The audience must look away from the actors, able to "hear" what is going on only if they can see. (Similarly, director David Cromer says one challenge for the actors was making sure they were looking at Billy when they spoke, since they must have learned by then that he could read lips only when being faced directly.)

Eventually, Billy learns sign language and begins to wonder why his family never felt it was important to learn how he or they could communicate more effectively. In a visit home Billy refuses to speak, only signing, while Sylvia interprets. It's a moment with a lot of silence and confusion as Billy's family — and the audience — waits for him to sign, for her to interpret, for everyone to understand.

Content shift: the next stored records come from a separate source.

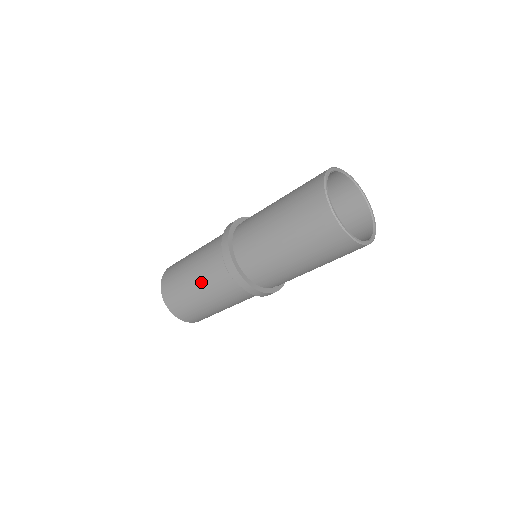
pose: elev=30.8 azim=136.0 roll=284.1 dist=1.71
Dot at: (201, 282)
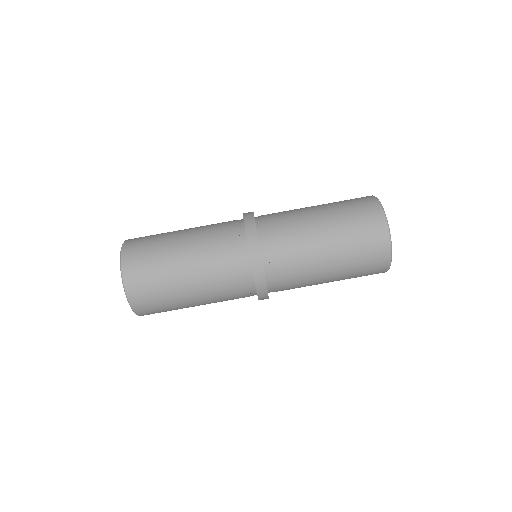
Dot at: (198, 262)
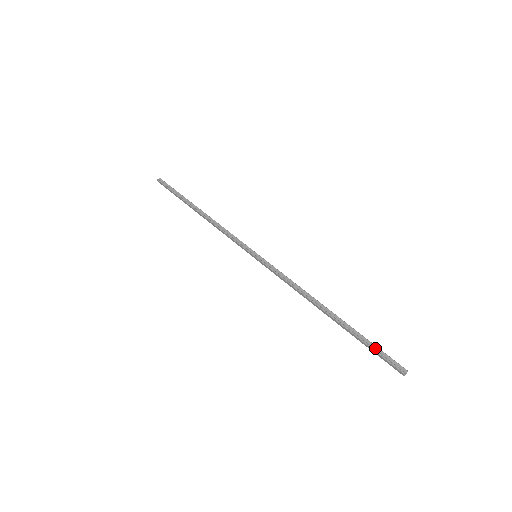
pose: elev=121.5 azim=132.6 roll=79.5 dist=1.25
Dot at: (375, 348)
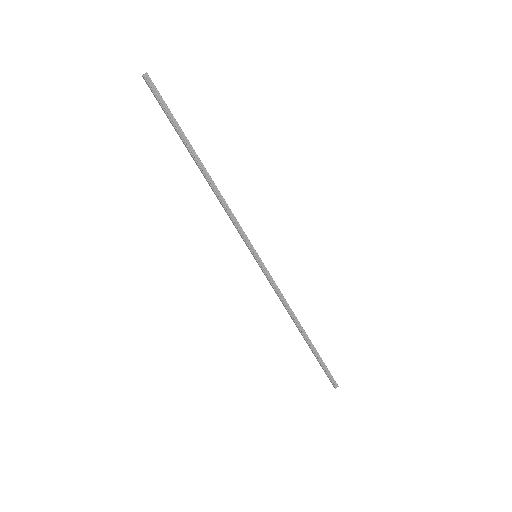
Dot at: (325, 368)
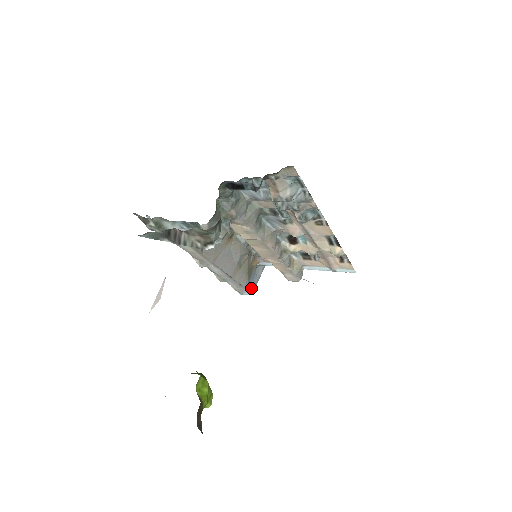
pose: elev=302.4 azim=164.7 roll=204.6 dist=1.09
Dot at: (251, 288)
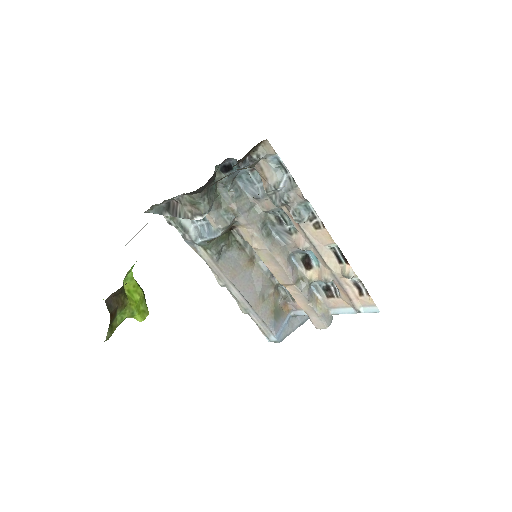
Dot at: (279, 334)
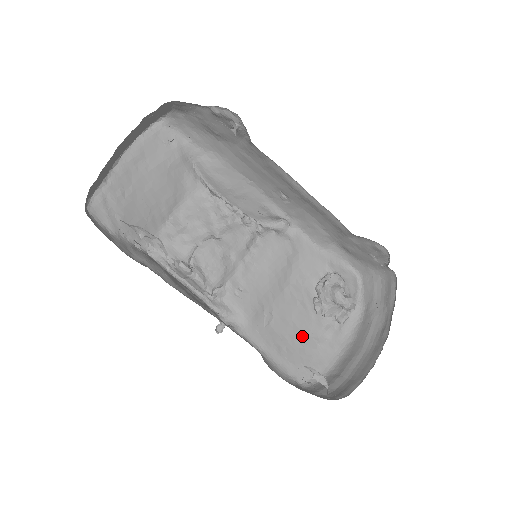
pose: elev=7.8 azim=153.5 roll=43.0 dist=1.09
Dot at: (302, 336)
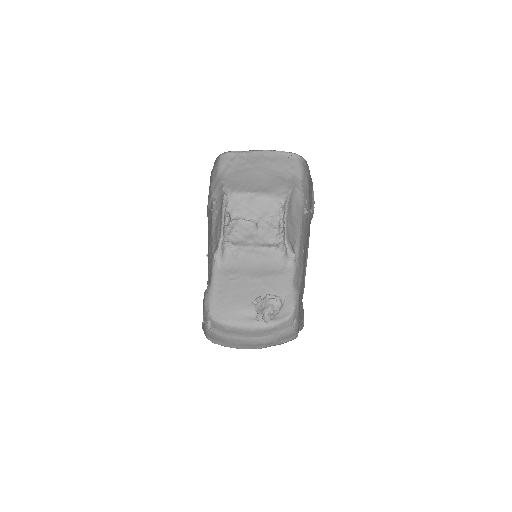
Dot at: (236, 300)
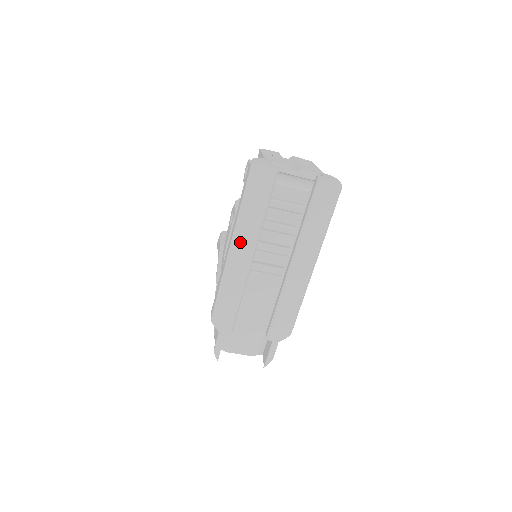
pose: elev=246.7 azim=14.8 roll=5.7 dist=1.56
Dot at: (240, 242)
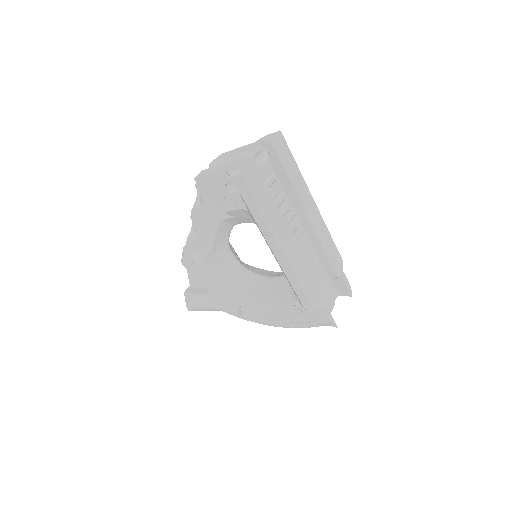
Dot at: (281, 234)
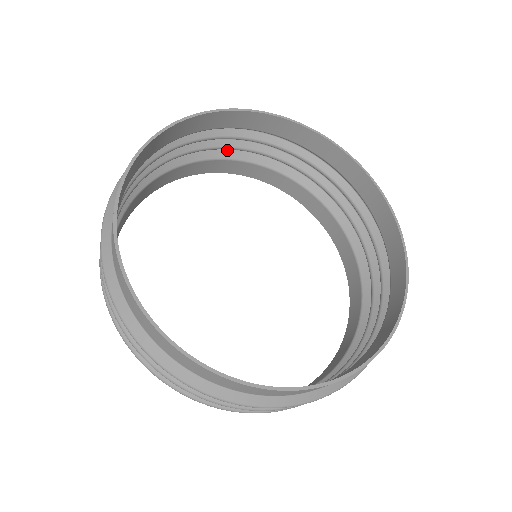
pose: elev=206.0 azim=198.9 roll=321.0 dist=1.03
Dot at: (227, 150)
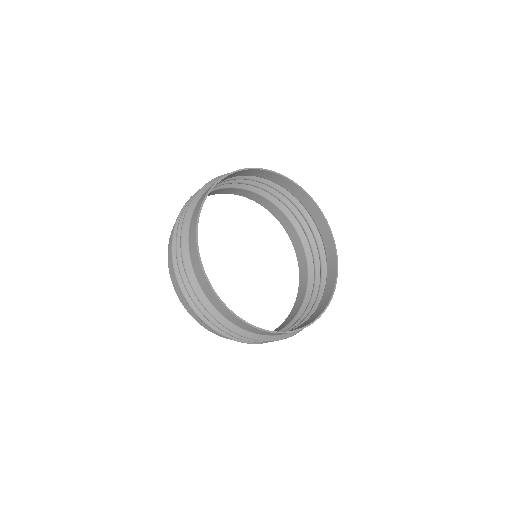
Dot at: (267, 192)
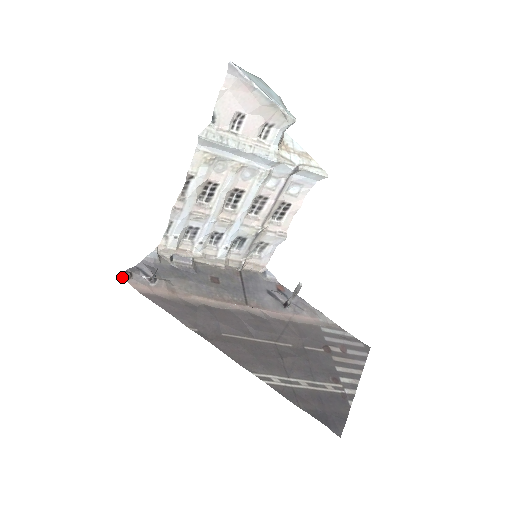
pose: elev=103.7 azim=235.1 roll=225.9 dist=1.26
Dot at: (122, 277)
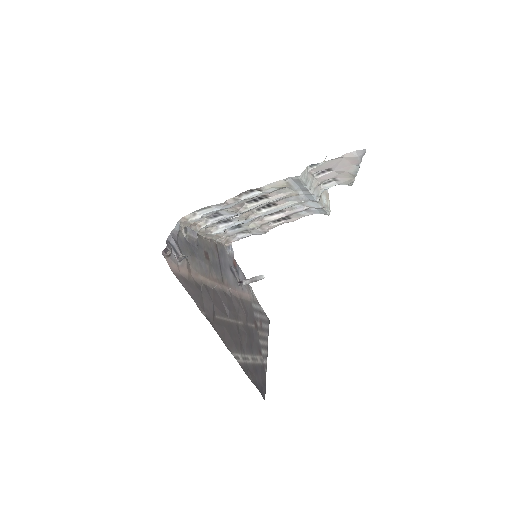
Dot at: (163, 255)
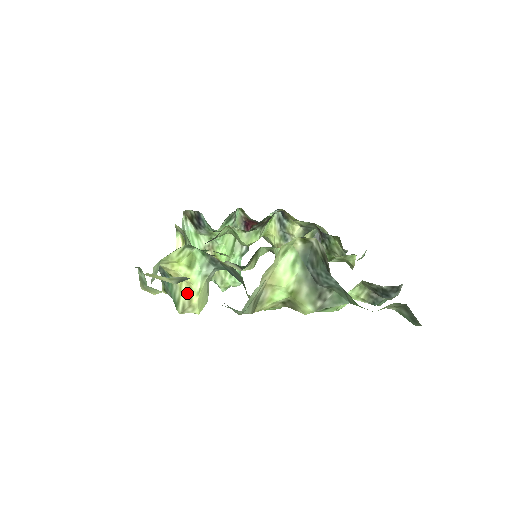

"At that point, we go to the position of this deaf boy," says Raine of the long, tense silences during this scene. "It puts the audience and family in the same position because we can't understand sign language. When we're watching this boy gesticulating, we don't know what he's saying. There are no subtitles in the scene. In a way, we're watching that and feeling deaf in the scene."

Later, Billy is pushed to an emotional breaking point and pulls his hearing aids out of his ears. A rush of pink noise descends on the theater, drowning out the shouting.

"It's a type of noise where we create the experience of obliterating all other content," says Kluger. "We think of deafness as the absence of something, but this is a gesture of blocking out the pain of other people talking to you."

Throughout the play, the interstitial darkness between scenes is punctuated by the screech of tinnitus, the roar of feedback from a hearing aid, an opera. The sound lends confusion in the name of Sylvia's character. Near the end, as her hearing is going, she says, "No one told me it was going to be this noisy going deaf.... It's this buzz … this roar and outside — it's all — black." The show that began with a full symphony slowly becomes silent.